EXCERPT PROVIDED:

────────────────

Rosenberg's was not unique. The independent department store is a universal for people who were young in the middle of the 20th century. Hart's in San Jose, Holman's in Pacific Grove, Hink's in Berkeley. Every city had one and they were an important part of people's lives.

San Francisco was a veritable treasure trove of department stores. O'Connor and Moffett, which became The White House, and Capwell's, which became The Emporium, and the elegant City of Paris, with opportunity for the exotic babas au rhum in Normandy Lane.

Portland's Meyer & Frank is more big box than department now, and the exception that proves the rule is Nordstrom's, which has come far afield from Seattle.

I TAKE this seriously because my family is shrouded in department store mystique. I may even owe my very existence to Hale Brothers in Sacramento.

My parents met there. My mother began her love affair with merchandising as a teen-age "cash girl" at Hale's and progressed through "Gloves and Lace Collars" to become a personal shopper - filling orders for the wealthy farm wives who lived in the big houses in the orchards along the Sacramento River.

────────────────

[Document layout detection data]
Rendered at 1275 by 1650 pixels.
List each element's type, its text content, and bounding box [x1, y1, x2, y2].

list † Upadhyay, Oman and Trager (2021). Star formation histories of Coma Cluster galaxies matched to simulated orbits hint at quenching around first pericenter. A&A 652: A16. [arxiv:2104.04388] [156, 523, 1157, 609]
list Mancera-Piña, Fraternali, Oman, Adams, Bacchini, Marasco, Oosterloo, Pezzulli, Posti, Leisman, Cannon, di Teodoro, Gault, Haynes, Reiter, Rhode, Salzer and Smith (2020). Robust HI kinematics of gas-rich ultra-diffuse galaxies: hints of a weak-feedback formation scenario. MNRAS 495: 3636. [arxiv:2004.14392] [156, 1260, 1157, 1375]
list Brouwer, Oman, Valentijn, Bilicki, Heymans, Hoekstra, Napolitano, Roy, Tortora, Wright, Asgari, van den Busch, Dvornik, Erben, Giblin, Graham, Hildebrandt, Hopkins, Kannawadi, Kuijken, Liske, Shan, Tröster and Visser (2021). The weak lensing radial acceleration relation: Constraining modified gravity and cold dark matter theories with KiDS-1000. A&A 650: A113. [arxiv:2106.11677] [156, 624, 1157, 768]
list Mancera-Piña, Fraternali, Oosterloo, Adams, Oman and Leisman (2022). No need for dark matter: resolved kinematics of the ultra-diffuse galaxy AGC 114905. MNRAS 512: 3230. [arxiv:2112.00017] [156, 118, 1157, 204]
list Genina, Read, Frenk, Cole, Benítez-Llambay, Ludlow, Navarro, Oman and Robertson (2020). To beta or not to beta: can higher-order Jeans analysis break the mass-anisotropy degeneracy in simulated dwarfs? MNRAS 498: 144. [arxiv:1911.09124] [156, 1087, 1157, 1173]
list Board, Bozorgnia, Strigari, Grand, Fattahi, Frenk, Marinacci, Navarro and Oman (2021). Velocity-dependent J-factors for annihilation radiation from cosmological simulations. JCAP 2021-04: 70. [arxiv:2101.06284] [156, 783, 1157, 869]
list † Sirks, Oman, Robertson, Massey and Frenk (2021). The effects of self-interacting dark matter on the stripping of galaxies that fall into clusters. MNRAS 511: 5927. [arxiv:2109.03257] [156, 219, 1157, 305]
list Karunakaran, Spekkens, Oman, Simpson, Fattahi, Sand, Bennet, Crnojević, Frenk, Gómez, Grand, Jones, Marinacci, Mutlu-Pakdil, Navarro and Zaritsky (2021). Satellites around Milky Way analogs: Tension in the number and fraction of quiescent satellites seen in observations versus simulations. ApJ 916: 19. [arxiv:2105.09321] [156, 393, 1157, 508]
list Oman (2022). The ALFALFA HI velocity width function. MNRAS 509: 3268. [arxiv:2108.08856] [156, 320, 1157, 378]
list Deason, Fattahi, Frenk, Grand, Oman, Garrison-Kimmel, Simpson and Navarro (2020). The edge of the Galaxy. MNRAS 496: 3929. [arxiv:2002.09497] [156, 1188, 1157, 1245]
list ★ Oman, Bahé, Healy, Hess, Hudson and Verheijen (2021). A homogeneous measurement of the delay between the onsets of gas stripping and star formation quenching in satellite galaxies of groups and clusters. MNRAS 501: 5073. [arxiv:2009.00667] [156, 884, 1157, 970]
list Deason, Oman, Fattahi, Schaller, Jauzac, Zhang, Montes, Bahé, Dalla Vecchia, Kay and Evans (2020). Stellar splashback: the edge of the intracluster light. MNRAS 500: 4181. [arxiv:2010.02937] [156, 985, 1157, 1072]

────────────────

PROBLEM SET:
[a] Condense the paragraph beginning "San Francisco was a veritable treasure trove" from the excerpt on department stores, keeping its main facts.
[b] Extract from the excerpt on department stores everything from "Portland's Meyer &" down to "afield from Seattle.", word for word.

TASK-BY-TASK ANSWERS:
[a] San Francisco had many department stores: O'Connor and Moffett (later The White House), Capwell's (later The Emporium), and the elegant City of Paris, whose Normandy Lane offered babas au rhum.

[b]
Portland's Meyer & Frank is more big box than department now, and the exception that proves the rule is Nordstrom's, which has come far afield from Seattle.